FX’s ‘Fargo’ draws inspiration from its namesake in all the best ways
If your memory is fuzzy or you’ve never seen the Oscar-winning 1996 Coen brothers film “Fargo” from which this intriguing new FX series takes its name, there’s no need to rush to re-watch it to understand what's happening when the action kicks off in Tuesday’s 90-minute premiere. (Although it is an excellent film so, by all means, do see it.)
This new 10-episode drama is not strictly a remake or an adaptation but another story set in the frozen world of the original film, with the same sense of menace, desolation, humor, and, of course, fun with those “aw jeez” accents.
Created by Noah Hawley (“Bones”), with the blessing of Joel and Ethan Coen (who receive executive producer credits), the tale begins with a car wreck and continues in that same can’t-look-away vein even in its slowest moments, as “Fargo” moves from the mundane concerns of a stifling marriage to the high stakes world of criminal enterprise and murder.
Behind the wheel of that car is Lorne Malvo (Billy Bob Thornton), a man of nebulous, though certainly nefarious, employment, who, as he moves around town, casually — and with a silent glee — creates chaos for everyone with whom he comes in contact. He’s a one-man anarchy machine, and Thornton, with his unnerving gaze, severe haircut, and almost imperceptible sense of intimidation, has found yet another compelling character to play. (Given his penchant for trenchant observation, Lorne also feels a bit like a spiritual cousin to Matthew McConaughey’s Rust Cohle from “True Detective.”)
The results of Lorne’s agitating are potentially most disastrous for insurance salesman Lester Nygaard (Martin Freeman) — ineffectual at his job, married to a harpy, still bullied by a high school nemesis — whose placid surface is just barely masking a flaming ball of inner rage. “Your problem,” Lorne tells Lester when they meet in the ER, “is you spent your whole life thinking there are rules.” As the body count rises, it is clear the rules are about to change.

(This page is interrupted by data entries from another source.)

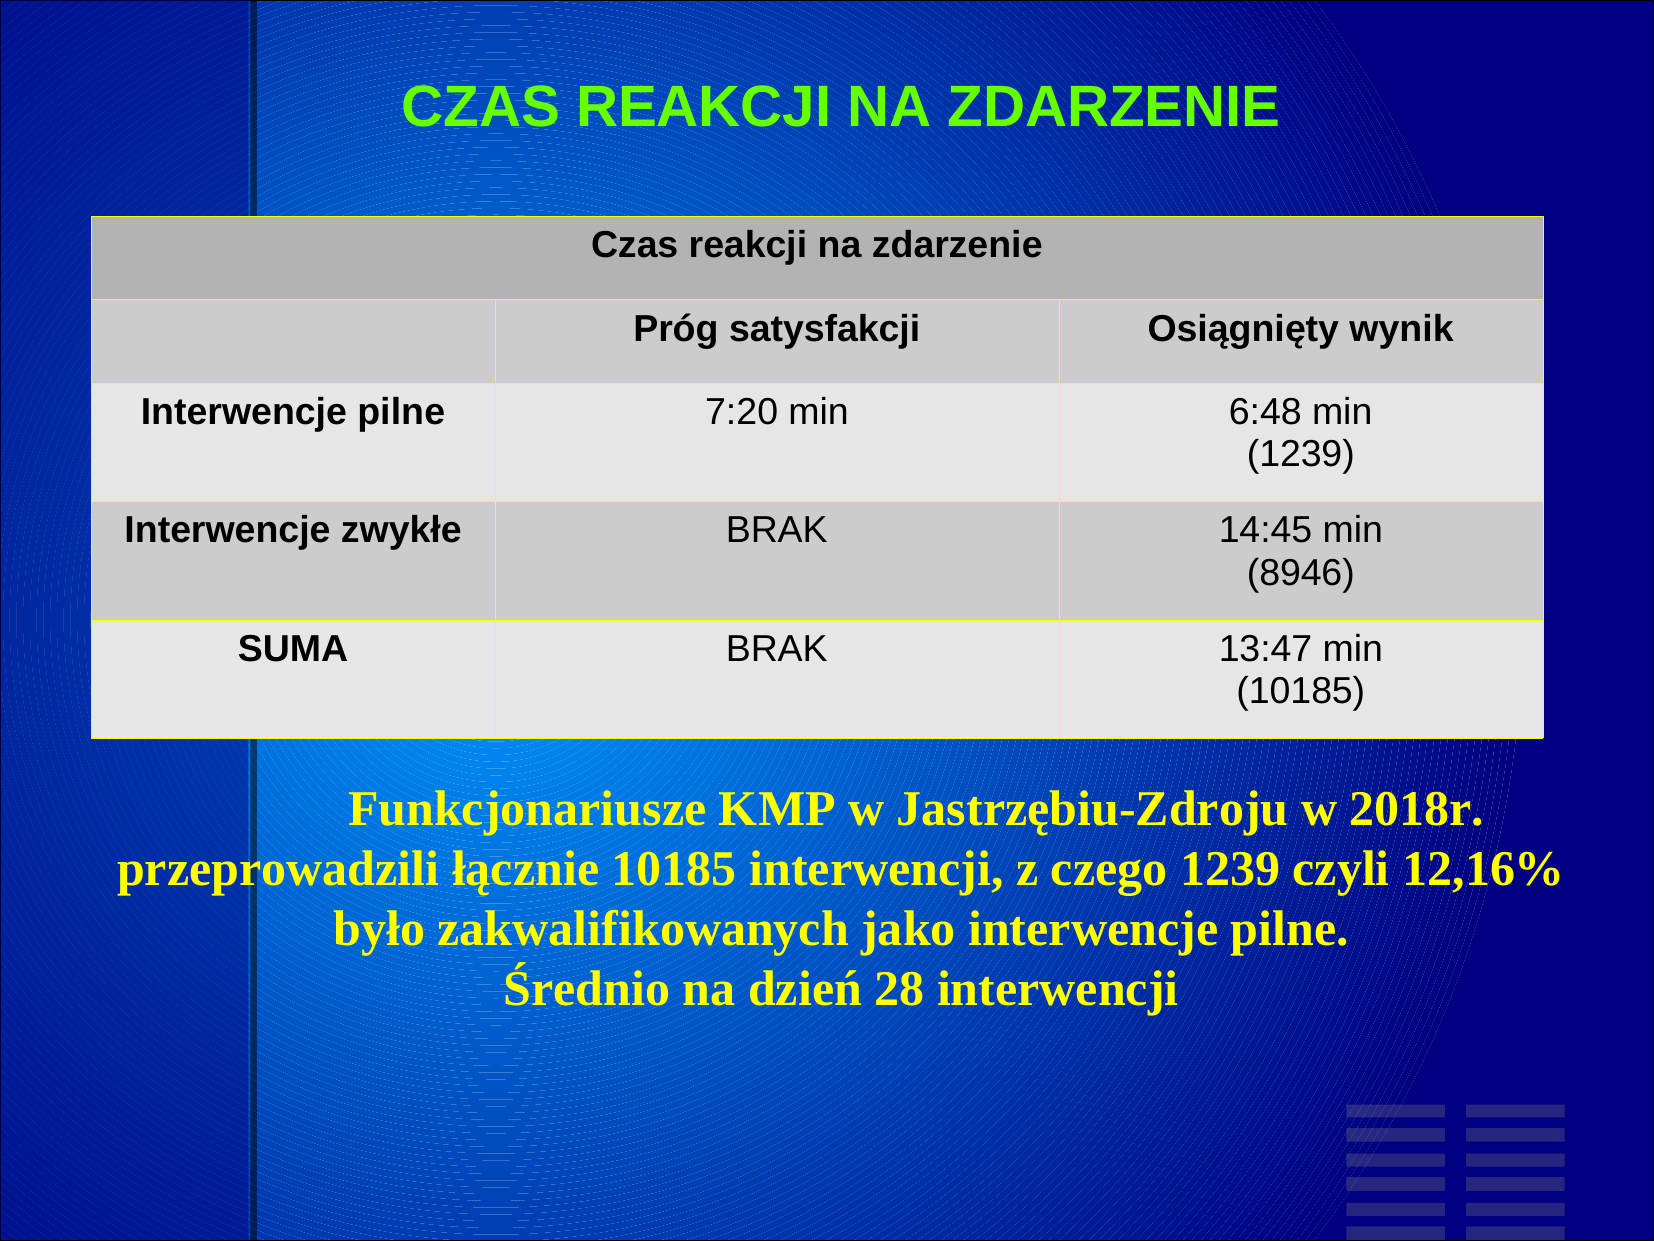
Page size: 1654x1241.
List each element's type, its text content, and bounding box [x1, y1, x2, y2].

table_cell 6:48 min (1239) [1060, 384, 1543, 501]
table_cell [92, 300, 495, 383]
table_cell BRAK [496, 502, 1059, 620]
table_header Czas reakcji na zdarzenie [92, 217, 1543, 299]
table_cell 7:20 min [496, 384, 1059, 501]
table_cell Osiągnięty wynik [1060, 300, 1543, 383]
table_cell Interwencje zwykłe [92, 502, 495, 620]
table_cell 14:45 min (8946) [1060, 502, 1543, 620]
table_cell 13:47 min (10185) [1060, 621, 1543, 738]
text_box CZAS REAKCJI NA ZDARZENIE [147, 66, 1535, 148]
table_cell Interwencje pilne [92, 384, 495, 501]
table_cell BRAK [496, 621, 1059, 738]
text_box Funkcjonariusze KMP w Jastrzębiu-Zdroju w 2018r. przeprowadzili łącznie 10185 interwencji, z czego 1239 czyli 12,16% było zakwalifikowanych jako interwencje pilne. Średnio na dzień 28 interwencji [59, 767, 1625, 1188]
table_cell SUMA [92, 621, 495, 738]
table_cell Próg satysfakcji [496, 300, 1059, 383]
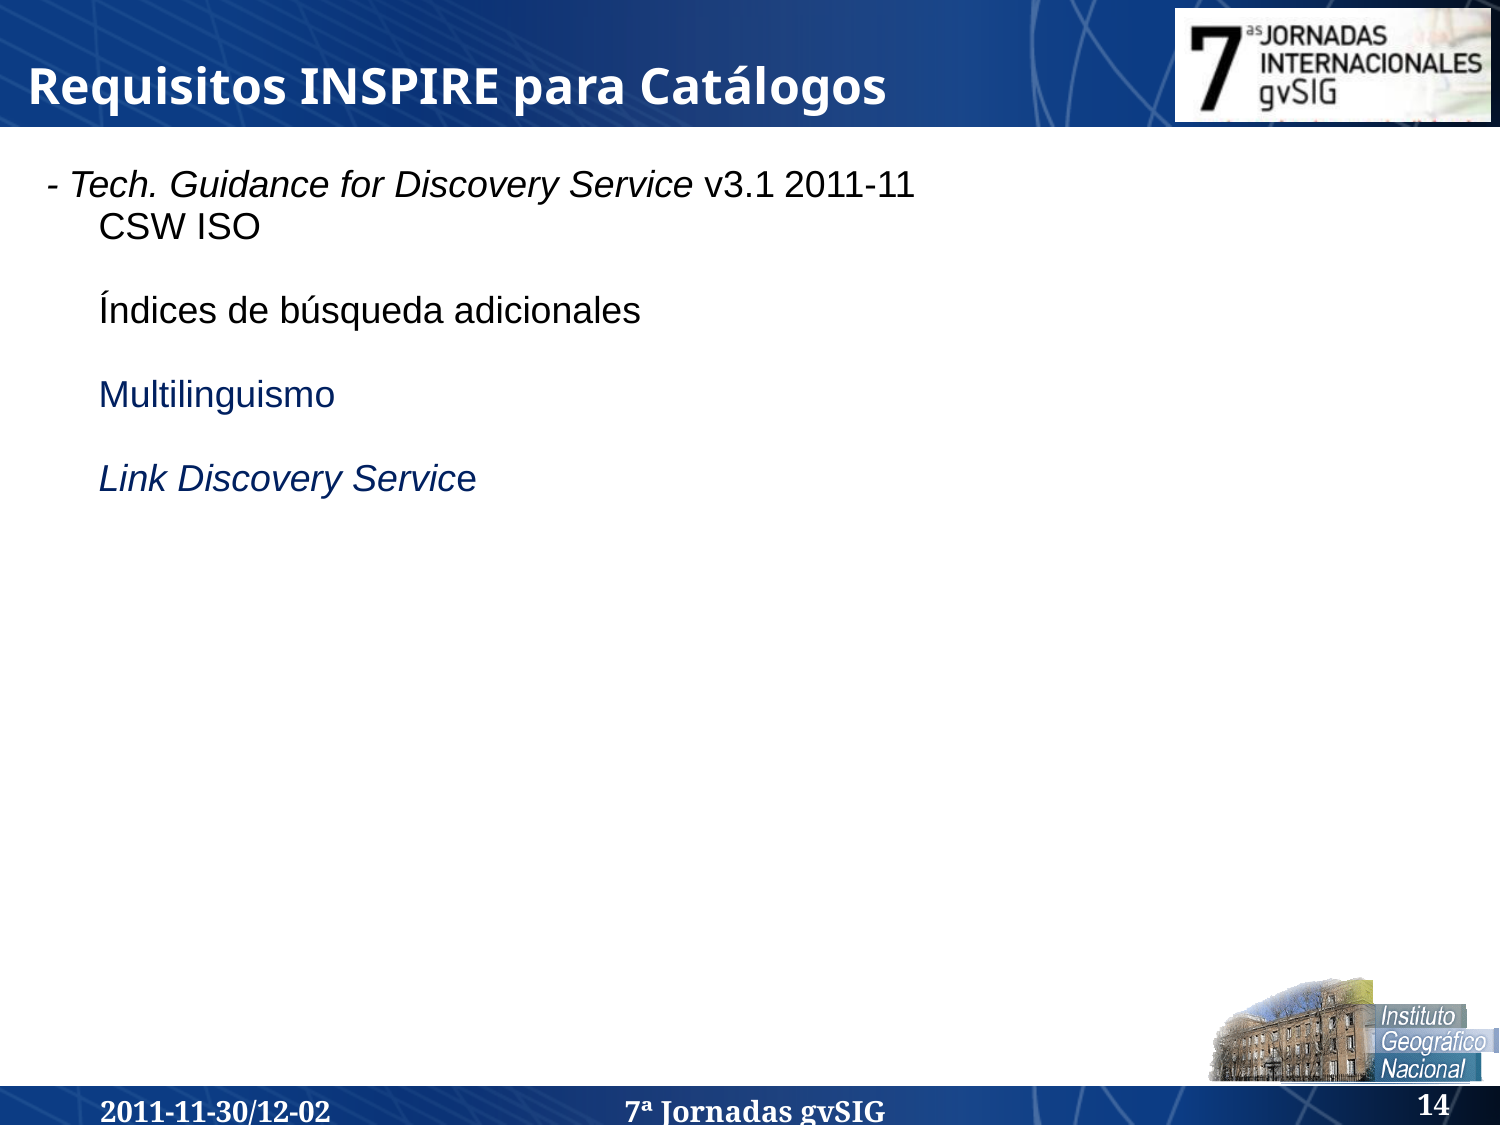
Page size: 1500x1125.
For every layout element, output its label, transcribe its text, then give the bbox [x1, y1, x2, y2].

text_box - Tech. Guidance for Discovery Service v3.1 2011-11 CSW ISO Índices de búsqueda adicionales Multilinguismo Link Discovery Service [31, 156, 1465, 973]
text_box Requisitos INSPIRE para Catálogos [0, 43, 1275, 107]
picture [0, 0, 1500, 127]
picture [0, 968, 1500, 1125]
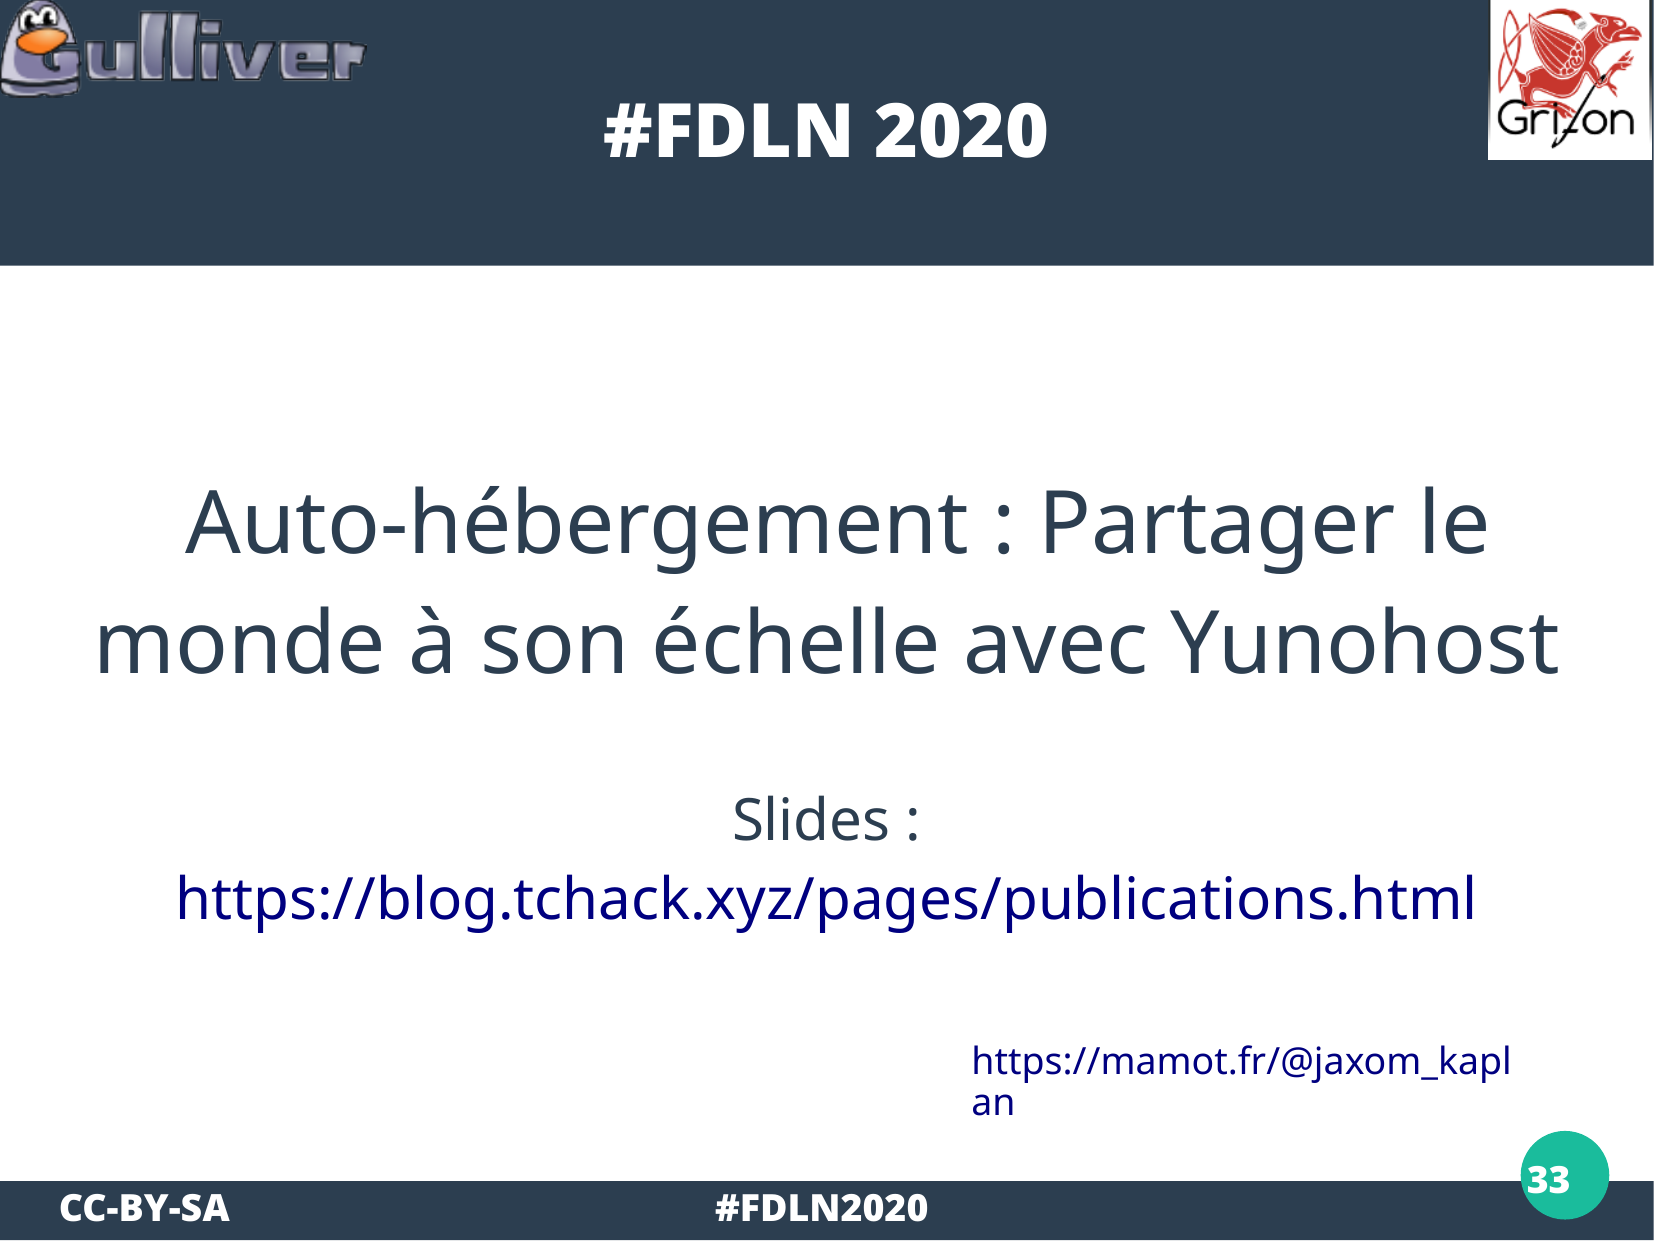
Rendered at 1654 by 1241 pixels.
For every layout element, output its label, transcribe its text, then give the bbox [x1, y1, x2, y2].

picture [0, 0, 367, 98]
picture [1488, 0, 1652, 160]
title #FDLN 2020 [59, 49, 1595, 207]
subtitle Auto-hébergement : Partager le monde à son échelle avec Yunohost Slides : https://blog.tchack.xyz/pages/publications.html [59, 324, 1595, 1152]
text_box https://mamot.fr/@jaxom_kaplan [956, 1027, 1536, 1138]
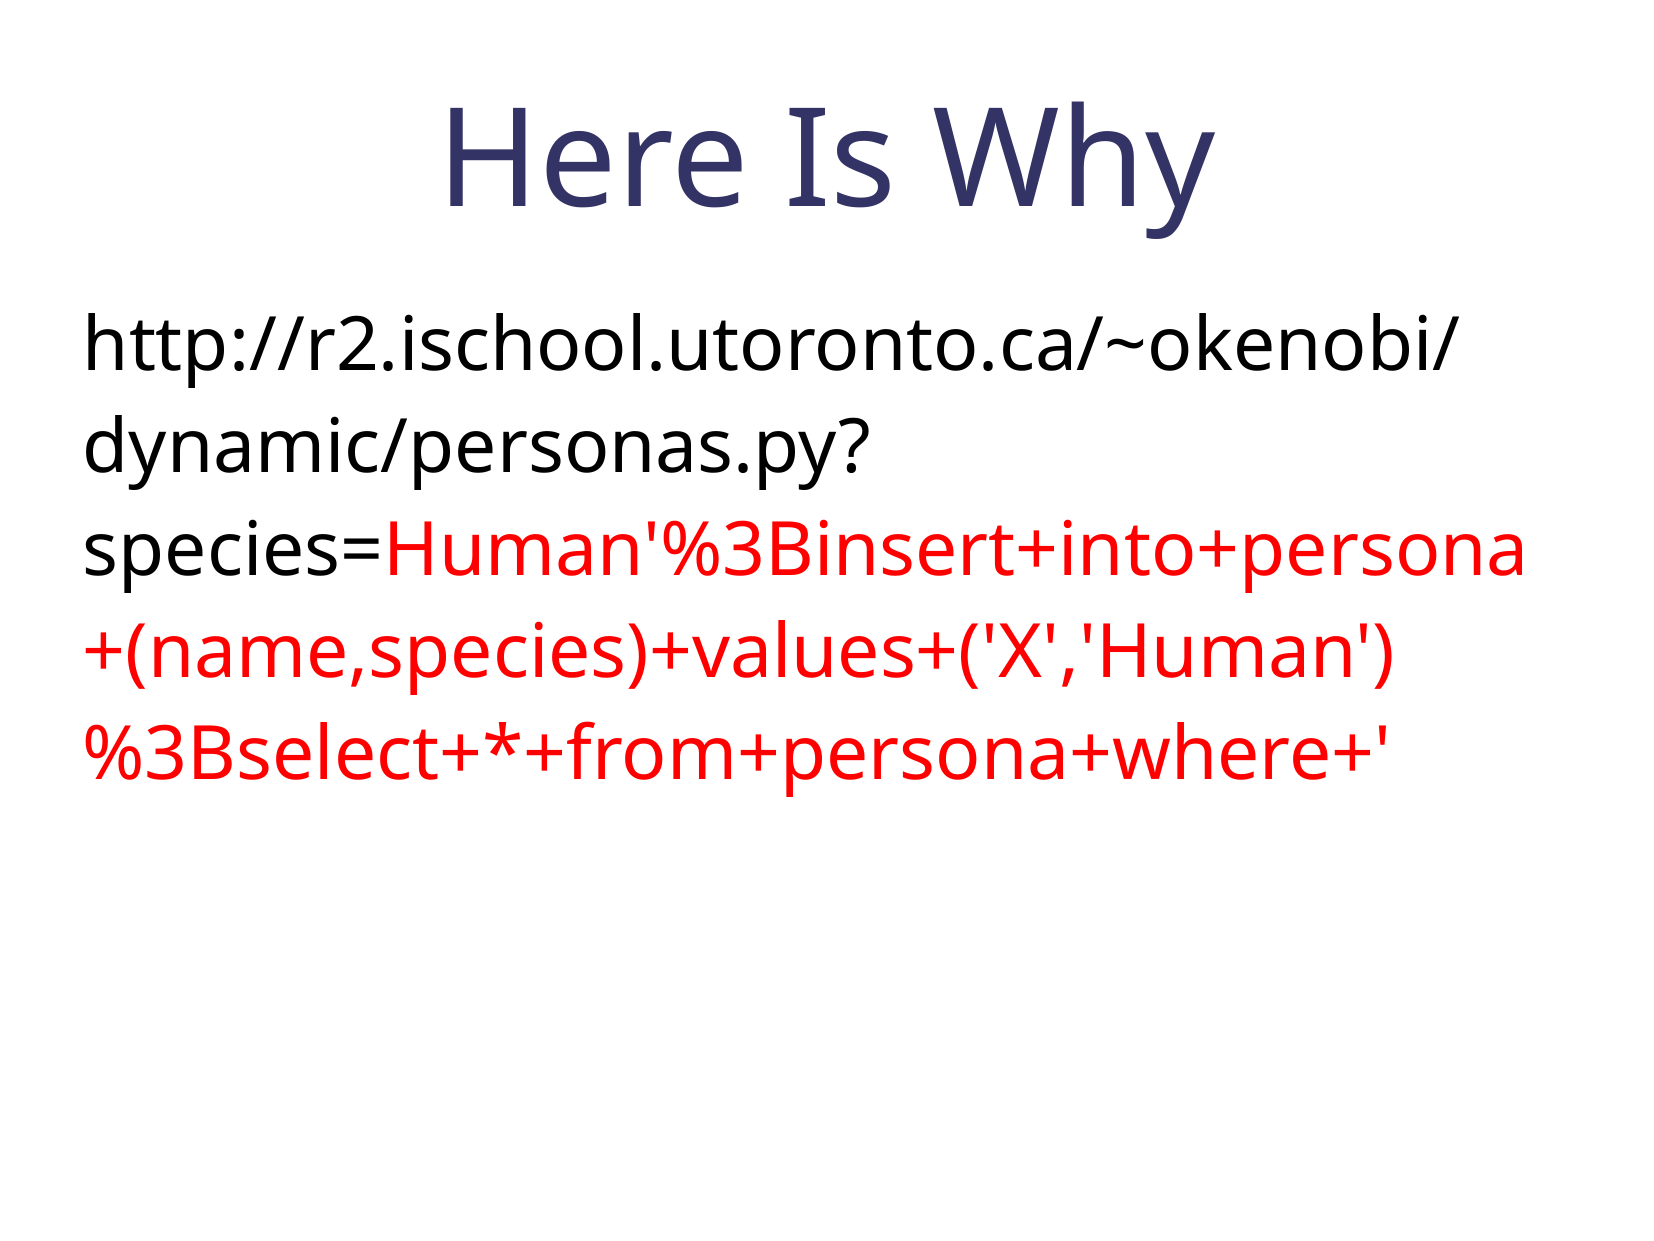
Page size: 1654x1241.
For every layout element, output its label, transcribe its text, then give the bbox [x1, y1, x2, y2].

title Here Is Why [82, 49, 1571, 257]
subtitle http://r2.ischool.utoronto.ca/~okenobi/dynamic/personas.py?species=Human'%3Binsert+into+persona+(name,species)+values+('X','Human')%3Bselect+*+from+persona+where+' [82, 290, 1571, 1094]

Both the accident and the collision of Lorne and Lester draw the attention of the police, particularly an eager young deputy, the winkingly named Molly Solverson (Allison Tolman), whose interest in puzzle-solving and justice, and the thwarting of her interests, can be read plainly on her kind but determined face.
The rest of the supporting cast is rounded out with well-known and dependable names doing solid work, including Colin Hanks (“Dexter”) as a conflicted cop, Kate Walsh (“Private Practice”) as a hilariously manic and vain widow, and Bob Odenkirk (“Breaking Bad”) as a good-natured if not particularly gifted sheriff. (The all-star parade continues in future episodes with turns by Oliver Platt, Glenn Howerton, Adam Goldberg, Keegan-Michael Key, and Jordan Peele.)
Although “Fargo” is presented as a “true story” in the opening credits — with the names changed to protect the “survivors” — it is not one. But, as absurd and bloody as some of its turns can be, it has the feel of a true story, or at least a truthy one. It evokes the sense of how single moments — the random crossing of paths, a misguided decision, a brief emotional explosion, a routine house call by the police — and just the wearying, whittling-away damage of the daily grind can add up to make even the dullest life feel like fodder for a true crime story.
Given the welcome arrival of spring, some viewers may not be ready to dive into the wintry expanses of “Fargo,” but, based on the first few episodes, it will be worth reliving the chill.